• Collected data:
== == ==
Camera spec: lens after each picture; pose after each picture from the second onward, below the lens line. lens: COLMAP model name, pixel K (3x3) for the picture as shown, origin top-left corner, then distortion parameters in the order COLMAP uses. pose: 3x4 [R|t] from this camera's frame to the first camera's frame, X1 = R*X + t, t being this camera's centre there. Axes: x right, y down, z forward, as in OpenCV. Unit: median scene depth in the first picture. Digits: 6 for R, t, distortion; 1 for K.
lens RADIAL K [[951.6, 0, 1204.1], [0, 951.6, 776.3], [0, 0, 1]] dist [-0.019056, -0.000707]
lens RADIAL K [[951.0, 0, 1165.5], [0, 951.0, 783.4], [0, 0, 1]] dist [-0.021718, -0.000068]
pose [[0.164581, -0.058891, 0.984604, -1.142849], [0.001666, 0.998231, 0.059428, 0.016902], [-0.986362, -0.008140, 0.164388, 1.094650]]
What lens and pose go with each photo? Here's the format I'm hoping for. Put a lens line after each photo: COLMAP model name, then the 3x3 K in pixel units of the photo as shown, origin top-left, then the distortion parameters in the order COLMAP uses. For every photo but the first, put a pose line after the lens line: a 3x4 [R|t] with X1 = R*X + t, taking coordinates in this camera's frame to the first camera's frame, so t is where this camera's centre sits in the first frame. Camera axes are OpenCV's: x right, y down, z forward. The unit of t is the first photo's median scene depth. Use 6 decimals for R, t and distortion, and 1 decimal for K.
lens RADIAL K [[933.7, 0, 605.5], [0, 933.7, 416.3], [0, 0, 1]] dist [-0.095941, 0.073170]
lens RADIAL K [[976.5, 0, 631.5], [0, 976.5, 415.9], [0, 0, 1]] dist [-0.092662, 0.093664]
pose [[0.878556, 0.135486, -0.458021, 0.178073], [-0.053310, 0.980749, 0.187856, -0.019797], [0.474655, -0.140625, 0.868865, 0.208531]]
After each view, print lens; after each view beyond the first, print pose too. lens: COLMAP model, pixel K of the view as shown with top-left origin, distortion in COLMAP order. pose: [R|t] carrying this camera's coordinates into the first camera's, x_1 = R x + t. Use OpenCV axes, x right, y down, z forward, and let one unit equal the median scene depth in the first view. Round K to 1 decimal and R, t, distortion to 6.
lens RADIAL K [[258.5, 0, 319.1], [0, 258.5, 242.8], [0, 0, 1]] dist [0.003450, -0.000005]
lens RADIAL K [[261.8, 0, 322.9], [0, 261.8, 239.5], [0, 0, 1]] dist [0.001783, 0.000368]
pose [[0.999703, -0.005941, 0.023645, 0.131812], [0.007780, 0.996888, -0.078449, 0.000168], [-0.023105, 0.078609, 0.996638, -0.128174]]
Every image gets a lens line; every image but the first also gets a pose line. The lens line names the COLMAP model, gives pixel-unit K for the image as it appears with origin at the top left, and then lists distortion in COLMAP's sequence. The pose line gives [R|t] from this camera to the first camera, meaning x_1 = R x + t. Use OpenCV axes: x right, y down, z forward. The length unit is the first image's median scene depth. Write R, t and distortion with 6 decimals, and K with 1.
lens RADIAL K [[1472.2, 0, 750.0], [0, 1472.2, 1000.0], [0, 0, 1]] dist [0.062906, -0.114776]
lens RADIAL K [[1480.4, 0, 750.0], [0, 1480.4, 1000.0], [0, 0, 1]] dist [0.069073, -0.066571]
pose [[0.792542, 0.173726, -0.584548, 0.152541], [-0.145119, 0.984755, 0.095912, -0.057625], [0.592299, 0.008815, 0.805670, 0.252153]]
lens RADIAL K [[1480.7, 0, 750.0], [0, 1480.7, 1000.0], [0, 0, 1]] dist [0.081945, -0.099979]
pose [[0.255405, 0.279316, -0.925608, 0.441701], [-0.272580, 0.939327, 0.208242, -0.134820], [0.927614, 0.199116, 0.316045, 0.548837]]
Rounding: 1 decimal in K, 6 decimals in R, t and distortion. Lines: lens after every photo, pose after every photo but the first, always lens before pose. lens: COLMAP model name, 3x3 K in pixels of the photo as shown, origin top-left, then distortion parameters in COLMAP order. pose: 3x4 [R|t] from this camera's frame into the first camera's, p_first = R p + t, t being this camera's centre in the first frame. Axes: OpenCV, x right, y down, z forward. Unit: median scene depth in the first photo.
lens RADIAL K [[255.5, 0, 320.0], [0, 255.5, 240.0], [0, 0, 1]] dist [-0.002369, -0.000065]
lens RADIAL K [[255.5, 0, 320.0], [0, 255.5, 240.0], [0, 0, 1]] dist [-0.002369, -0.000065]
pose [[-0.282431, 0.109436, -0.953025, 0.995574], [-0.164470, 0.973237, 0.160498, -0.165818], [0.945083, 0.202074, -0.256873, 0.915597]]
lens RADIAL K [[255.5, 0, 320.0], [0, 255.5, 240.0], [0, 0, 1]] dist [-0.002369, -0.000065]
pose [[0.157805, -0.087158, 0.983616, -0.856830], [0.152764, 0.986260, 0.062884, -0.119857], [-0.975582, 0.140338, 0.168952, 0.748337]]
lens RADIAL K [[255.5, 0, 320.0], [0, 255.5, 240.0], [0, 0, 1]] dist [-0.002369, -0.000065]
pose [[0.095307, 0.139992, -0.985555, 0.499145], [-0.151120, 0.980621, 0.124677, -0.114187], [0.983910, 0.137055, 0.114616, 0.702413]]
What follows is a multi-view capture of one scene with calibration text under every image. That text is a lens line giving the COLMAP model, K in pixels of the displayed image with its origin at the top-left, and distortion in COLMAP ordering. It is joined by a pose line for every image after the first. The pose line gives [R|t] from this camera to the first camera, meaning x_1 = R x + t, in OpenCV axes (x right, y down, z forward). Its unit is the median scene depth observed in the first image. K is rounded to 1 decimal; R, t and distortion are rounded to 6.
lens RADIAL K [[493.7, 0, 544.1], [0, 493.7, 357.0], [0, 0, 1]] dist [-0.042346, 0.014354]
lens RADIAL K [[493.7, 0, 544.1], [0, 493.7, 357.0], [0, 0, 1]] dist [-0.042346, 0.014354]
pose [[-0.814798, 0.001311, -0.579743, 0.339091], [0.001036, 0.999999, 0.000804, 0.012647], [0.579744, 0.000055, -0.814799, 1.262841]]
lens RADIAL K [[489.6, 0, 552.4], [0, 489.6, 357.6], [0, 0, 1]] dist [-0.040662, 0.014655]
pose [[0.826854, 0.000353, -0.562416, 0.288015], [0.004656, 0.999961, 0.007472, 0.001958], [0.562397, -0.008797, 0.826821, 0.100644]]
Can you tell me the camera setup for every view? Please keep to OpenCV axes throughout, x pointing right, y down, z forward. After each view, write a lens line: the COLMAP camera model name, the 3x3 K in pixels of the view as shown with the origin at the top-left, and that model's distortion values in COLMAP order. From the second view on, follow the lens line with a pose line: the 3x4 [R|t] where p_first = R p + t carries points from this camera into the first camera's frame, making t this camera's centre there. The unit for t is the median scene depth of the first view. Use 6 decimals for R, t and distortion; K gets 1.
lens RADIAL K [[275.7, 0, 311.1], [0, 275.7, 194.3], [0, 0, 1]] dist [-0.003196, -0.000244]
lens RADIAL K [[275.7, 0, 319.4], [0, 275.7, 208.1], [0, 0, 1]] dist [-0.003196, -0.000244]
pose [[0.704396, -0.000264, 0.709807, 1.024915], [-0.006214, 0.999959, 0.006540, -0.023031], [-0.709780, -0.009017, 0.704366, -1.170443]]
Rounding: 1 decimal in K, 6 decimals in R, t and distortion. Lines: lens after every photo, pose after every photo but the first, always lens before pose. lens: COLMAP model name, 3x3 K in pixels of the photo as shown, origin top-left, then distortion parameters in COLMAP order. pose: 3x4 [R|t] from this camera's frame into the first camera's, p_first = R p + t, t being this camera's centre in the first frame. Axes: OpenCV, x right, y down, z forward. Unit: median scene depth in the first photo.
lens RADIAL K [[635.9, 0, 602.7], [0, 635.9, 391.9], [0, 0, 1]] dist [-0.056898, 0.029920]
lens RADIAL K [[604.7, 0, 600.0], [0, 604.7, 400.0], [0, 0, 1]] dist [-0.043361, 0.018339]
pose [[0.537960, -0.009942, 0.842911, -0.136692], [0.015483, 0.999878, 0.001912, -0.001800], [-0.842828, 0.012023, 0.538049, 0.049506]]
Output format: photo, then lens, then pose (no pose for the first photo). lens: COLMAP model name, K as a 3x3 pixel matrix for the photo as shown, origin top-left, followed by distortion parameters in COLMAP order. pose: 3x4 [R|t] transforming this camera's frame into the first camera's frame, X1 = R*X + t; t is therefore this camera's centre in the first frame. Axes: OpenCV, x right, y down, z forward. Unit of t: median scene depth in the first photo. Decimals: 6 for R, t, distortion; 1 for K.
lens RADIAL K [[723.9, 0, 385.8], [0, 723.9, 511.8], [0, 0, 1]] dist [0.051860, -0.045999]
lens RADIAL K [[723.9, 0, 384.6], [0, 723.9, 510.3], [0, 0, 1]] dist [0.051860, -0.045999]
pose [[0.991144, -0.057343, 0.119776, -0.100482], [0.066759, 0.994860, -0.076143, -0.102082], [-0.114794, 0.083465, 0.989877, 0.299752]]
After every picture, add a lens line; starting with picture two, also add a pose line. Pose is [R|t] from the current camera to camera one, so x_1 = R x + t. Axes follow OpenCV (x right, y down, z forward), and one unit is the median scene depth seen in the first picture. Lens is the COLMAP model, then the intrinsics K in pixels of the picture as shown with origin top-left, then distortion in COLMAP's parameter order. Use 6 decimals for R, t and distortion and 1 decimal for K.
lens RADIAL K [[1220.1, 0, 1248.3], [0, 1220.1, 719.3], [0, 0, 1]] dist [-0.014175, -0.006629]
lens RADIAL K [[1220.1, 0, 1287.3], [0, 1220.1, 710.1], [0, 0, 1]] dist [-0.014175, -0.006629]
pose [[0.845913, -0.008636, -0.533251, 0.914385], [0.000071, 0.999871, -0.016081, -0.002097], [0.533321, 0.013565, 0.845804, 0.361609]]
== == ==
• Work item: Only the last part of the records is wanted. Repeat it exactly, beginning at the line containing "Output format: photo, then" and ending at the final line.

• Exercise answer:
Output format: photo, then lens, then pose (no pose for the first photo). lens: COLMAP model name, K as a 3x3 pixel matrix for the photo as shown, origin top-left, followed by distortion parameters in COLMAP order. pose: 3x4 [R|t] transforming this camera's frame into the first camera's frame, X1 = R*X + t; t is therefore this camera's centre in the first frame. Axes: OpenCV, x right, y down, z forward. Unit of t: median scene depth in the first photo. Decimals: 6 for R, t, distortion; 1 for K.
lens RADIAL K [[723.9, 0, 385.8], [0, 723.9, 511.8], [0, 0, 1]] dist [0.051860, -0.045999]
lens RADIAL K [[723.9, 0, 384.6], [0, 723.9, 510.3], [0, 0, 1]] dist [0.051860, -0.045999]
pose [[0.991144, -0.057343, 0.119776, -0.100482], [0.066759, 0.994860, -0.076143, -0.102082], [-0.114794, 0.083465, 0.989877, 0.299752]]
After every picture, add a lens line; starting with picture two, also add a pose line. Pose is [R|t] from the current camera to camera one, so x_1 = R x + t. Axes follow OpenCV (x right, y down, z forward), and one unit is the median scene depth seen in the first picture. Lens is the COLMAP model, then the intrinsics K in pixels of the picture as shown with origin top-left, then distortion in COLMAP's parameter order. Use 6 decimals for R, t and distortion and 1 decimal for K.
lens RADIAL K [[1220.1, 0, 1248.3], [0, 1220.1, 719.3], [0, 0, 1]] dist [-0.014175, -0.006629]
lens RADIAL K [[1220.1, 0, 1287.3], [0, 1220.1, 710.1], [0, 0, 1]] dist [-0.014175, -0.006629]
pose [[0.845913, -0.008636, -0.533251, 0.914385], [0.000071, 0.999871, -0.016081, -0.002097], [0.533321, 0.013565, 0.845804, 0.361609]]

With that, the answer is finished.